📌 At a Glance
NHPC is India’s government-run hydropower behemoth with 7,200+ MW in capacity, 53% operating margins, and a loyal dividend payout of over 50%. On paper, it’s a stable, low-risk, power-generating cash cow. But with promoter stake falling, profit growth stalling, and debt rising — is the dam about to crack?
1️⃣ Business Model – Water Power, But Make It Bureaucratic
NHPC (National Hydroelectric Power Corporation) is a Mini Ratna Category-I PSU, which basically means it’s important enough to matter but not important enough to be left alone.
Its three segments are:
- Hydropower Generation (core revenue driver):
~7,000 MW across 28 plants in 15 states — accounts for 15% of India’s total hydro capacity. - Solar & Wind:
The company is trying to go green-er with ~260 MW solar projects, like the Bikaner one partially commissioned. - Consultancy & Trading:
Marginal revenue. Basically “Side Hustle by NHPC”.

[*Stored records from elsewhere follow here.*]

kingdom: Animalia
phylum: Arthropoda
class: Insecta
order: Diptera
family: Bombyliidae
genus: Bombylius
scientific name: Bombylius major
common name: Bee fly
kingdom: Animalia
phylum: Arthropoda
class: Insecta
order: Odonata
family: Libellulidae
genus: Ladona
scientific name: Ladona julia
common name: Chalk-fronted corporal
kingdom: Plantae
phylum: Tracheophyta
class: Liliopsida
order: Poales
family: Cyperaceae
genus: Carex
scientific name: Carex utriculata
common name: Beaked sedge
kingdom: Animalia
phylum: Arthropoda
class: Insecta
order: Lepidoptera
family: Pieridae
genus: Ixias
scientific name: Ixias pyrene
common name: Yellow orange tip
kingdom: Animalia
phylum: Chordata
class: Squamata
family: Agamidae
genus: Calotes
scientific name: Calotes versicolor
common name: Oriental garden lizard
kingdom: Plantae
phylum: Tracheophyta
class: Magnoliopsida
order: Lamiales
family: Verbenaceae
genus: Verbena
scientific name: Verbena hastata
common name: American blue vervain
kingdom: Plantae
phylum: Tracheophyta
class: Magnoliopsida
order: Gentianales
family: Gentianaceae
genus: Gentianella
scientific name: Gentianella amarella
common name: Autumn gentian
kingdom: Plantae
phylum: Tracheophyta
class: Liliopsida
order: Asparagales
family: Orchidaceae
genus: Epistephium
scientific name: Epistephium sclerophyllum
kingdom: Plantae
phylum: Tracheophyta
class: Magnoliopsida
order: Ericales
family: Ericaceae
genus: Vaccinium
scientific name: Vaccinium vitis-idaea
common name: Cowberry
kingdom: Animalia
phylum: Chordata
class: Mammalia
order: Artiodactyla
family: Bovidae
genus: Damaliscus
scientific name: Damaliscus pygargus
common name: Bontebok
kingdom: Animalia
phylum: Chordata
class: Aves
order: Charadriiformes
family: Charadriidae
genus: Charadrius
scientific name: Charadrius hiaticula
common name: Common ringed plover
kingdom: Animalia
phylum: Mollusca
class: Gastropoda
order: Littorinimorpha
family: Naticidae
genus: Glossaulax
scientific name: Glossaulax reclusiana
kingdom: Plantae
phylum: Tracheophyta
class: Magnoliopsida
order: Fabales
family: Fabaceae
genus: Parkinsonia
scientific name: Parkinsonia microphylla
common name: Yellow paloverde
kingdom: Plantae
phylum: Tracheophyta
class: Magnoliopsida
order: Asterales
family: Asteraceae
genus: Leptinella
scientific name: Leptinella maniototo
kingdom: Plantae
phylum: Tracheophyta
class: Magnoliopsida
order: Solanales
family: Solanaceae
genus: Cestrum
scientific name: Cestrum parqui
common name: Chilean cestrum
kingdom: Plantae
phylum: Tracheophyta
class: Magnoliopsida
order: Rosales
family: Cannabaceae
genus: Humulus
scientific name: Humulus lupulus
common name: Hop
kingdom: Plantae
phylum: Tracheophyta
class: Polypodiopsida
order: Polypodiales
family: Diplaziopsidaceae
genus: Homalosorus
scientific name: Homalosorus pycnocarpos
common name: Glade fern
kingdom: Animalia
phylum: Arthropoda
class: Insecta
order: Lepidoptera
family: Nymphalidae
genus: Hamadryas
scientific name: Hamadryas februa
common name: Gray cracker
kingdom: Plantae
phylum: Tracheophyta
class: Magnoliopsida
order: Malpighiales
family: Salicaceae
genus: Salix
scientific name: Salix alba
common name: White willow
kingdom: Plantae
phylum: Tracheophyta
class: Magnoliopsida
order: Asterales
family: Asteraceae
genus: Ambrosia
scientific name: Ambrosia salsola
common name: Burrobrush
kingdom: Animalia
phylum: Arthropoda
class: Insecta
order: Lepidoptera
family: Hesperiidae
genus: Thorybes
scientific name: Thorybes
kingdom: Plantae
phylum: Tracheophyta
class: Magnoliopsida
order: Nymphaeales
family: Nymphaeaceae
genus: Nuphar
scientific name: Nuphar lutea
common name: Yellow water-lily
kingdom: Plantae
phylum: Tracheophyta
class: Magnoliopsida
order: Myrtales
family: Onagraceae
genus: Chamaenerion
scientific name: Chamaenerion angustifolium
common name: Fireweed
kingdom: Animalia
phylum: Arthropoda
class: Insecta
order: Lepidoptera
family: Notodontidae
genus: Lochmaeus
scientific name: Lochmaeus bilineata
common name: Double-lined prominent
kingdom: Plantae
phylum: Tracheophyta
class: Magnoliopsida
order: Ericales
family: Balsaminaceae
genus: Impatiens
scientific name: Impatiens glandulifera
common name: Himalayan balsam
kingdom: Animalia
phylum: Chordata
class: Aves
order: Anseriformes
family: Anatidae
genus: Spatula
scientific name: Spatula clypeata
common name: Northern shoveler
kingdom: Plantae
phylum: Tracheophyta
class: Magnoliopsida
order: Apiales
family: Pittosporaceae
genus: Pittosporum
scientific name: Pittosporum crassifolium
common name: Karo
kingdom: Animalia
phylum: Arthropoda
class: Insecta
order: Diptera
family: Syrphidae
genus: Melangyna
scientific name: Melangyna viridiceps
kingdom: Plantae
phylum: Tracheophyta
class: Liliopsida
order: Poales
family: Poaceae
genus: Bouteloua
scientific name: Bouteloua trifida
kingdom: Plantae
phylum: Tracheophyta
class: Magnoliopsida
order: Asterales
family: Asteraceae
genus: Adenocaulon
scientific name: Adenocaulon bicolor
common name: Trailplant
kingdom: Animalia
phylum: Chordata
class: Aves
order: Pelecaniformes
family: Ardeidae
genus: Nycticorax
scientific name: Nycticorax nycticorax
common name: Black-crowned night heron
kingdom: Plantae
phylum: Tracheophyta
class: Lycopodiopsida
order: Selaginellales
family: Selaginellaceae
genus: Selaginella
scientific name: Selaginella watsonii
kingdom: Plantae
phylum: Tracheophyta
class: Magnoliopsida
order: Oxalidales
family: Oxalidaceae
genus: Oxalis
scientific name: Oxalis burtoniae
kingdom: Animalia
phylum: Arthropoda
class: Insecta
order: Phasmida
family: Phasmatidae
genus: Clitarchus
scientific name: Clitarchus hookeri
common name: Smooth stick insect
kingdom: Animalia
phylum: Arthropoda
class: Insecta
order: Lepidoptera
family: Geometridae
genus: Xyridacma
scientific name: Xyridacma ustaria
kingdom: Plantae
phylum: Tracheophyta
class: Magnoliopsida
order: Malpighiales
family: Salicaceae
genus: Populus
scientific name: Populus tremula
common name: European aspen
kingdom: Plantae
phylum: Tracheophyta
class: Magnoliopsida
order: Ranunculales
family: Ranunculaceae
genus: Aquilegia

💡 NHPC sells bulk power to DISCOMs. Which means it gets paid… eventually. Or not. Debtor days? 169. PSU privilege.
2️⃣ Financials – Stable, But Growing Slower Than a Glacier
Metric | FY25 | YoY Growth |
---|---|---|
Revenue | ₹10,380 Cr | +8% |
Net Profit | ₹3,412 Cr | -15% |
EBITDA Margin | 53% | Flat |
ROE | 8% | Meh |
ROCE | 7.4% | Worse |
Dividend Payout | 64% | Generous |
📉 5-Year Sales CAGR: 1%
📉 5-Year Profit CAGR: -2%
📉 3-Year Stock Price CAGR: 40% ← This doesn’t match fundamentals.
💸 They make money. They pay dividends. But growth is a myth and capex keeps ballooning.
3️⃣ Capex Party – But Who’s Invited?
- Work in Progress Assets (CWIP): ₹50,400 Cr (up from ₹31,000 Cr two years ago)
- Borrowings: ₹39,500 Cr (climbed 50% in 3 years)
- Net Cash Flow (FY25): –₹620 Cr
NHPC is spending heavily, hoping plants go live and returns follow. But with solar/RE getting cheaper, hydropower is becoming the last resort, not the first.
4️⃣ Valuation – PSU Premium or Retail FOMO?
- Price: ₹82
- P/E: 27.5
- P/B: ~2x
- Dividend Yield: 2.3%
“Looks decent” — until you realize that this valuation used to belong to fast-growing FMCG companies.
NHPC is not growing, it’s… floating.
🧮 Fair Value Range (EduEstimate): ₹60–70
Based on ₹3,000–₹3,500 Cr sustainable PAT and a 15–18x multiple. 27x for this kind of growth? Kuch zyada ho gaya.
5️⃣ Stock Performance – Retail Holding = Moon 🚀?
- Stock CAGR (3Y): +40%
- 1-Year Return: -18%
- Public Shareholding (Mar 2025): 12.05% (up from 6% in 2022)
Promoters cut stake by 3.5% over 3 years.
Retail investors doubled.
Retail loves PSU dividends, but the smart money might be silently walking out.
6️⃣ Risks – Not Just Hydropower, Also Hydropain
- ⚡ Monsoon Dependence: Bad rains = low generation = bad quarter
- 🧾 Delayed Payments from DISCOMs: 169 days receivables = good luck collecting
- 📉 Debt-Heavy Capex: They’re spending big, but returns are far out.
- 🤝 ESG Issues: New dam projects face heavy environmental resistance
- 🔋 Solar Threat: Hydropower isn’t as cheap or as fast to deploy as solar anymore
7️⃣ Final Thoughts – NHPC: Boring But Bribing With Dividends
NHPC is not a bad company. It’s a stable PSU that delivers 50%+ EBITDA margins, pays steady dividends, and runs important power assets.
But is it worth 27x earnings and ₹83/share, especially when profits are going backward?
If you want a slow compounding, dividend-paying, capital-heavy business with zero urgency — NHPC is your type.
If you’re looking for a PSU that can actually grow, this may not be it.